First, the ability to act in personal capacity is constrained for large businesses that are part of conglomerates. The majority of shares in these companies are held by institutional and private investors who diversify their portfolios. The decrease in profitability in chemistry and metallurgy is offset by investments in the military-industrial complex.
An analysis of BASF’s shareholder structure revealed that the United States and Canada represent the largest regional grouping of institutional investors, accounting for 18% of the total share capital. Institutional investors from the United Kingdom and Ireland hold 6% of BASF shares, while 11% are held by investors from other European countries. The share held by institutional investors from Germany stands at only 5%, while those from other countries worldwide, including the Asia-Pacific region, account for 3%. Approximately 47% of shares are owned by private investors, most of whom are based in Germany, but they do not possess the ability to form a consolidated position.
Additionally, concerns are diversifying their activities geographically in order to reduce reliance on a single region.

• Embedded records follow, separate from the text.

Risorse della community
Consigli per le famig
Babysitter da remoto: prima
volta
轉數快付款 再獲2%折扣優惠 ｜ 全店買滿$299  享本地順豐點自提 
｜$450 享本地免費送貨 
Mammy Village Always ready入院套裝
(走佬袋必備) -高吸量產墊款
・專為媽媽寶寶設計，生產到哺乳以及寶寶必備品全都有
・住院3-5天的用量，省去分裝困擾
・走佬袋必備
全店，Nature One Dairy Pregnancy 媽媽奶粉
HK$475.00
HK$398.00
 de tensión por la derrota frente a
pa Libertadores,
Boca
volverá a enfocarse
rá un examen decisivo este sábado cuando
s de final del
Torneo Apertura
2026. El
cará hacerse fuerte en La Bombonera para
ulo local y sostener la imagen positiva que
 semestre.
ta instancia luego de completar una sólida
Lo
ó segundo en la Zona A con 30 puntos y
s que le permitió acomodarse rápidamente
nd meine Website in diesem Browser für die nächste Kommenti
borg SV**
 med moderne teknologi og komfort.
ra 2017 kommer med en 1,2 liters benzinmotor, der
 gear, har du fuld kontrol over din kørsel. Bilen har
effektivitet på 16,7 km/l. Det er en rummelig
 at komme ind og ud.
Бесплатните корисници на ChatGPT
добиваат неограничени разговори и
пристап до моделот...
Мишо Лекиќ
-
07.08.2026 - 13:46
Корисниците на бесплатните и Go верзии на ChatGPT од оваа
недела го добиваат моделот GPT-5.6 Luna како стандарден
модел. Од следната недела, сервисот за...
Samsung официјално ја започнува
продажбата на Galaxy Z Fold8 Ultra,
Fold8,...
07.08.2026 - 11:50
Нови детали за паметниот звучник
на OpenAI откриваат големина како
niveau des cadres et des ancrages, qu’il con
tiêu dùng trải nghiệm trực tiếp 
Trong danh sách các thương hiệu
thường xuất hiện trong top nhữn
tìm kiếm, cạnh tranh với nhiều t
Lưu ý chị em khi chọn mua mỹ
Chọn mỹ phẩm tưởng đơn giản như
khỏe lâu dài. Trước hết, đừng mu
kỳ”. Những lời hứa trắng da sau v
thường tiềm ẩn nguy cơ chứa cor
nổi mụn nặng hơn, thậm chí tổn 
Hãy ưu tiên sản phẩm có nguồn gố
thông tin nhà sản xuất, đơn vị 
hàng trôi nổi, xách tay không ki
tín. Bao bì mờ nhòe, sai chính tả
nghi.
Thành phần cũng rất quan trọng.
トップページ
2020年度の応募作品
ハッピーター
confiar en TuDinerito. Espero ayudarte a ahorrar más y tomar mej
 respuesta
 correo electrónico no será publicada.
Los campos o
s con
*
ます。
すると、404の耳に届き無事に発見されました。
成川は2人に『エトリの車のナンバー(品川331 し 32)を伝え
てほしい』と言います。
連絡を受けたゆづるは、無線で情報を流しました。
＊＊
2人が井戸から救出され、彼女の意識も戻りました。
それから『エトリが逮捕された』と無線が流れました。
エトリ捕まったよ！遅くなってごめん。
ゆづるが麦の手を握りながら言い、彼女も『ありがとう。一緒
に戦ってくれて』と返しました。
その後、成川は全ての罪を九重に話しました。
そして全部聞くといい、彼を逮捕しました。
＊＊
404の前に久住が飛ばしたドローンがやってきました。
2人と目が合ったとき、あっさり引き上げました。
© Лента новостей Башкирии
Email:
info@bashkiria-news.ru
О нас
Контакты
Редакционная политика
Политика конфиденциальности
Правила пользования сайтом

Top management has prioritized this objective, recognizing that a decline in revenue from one region, in this case Europe, necessitates a shift in focus to other regions such as the United States, the Middle East, or China.

Finally, small and medium-sized enterprises with limited access to financial resources and a more limited field of operations are the first to become insolvent. Larger companies (including multinational ones) are taking advantage of the opportunity to acquire assets.

Therefore, large businesses and institutional investors are adjusting to the current situation and creating opportunities to generate income. The current conflict environment is becoming stable and a new normality. And transition to a state of peace would mean additional stress and, potentially, a crisis for those industries that are currently generating huge profits.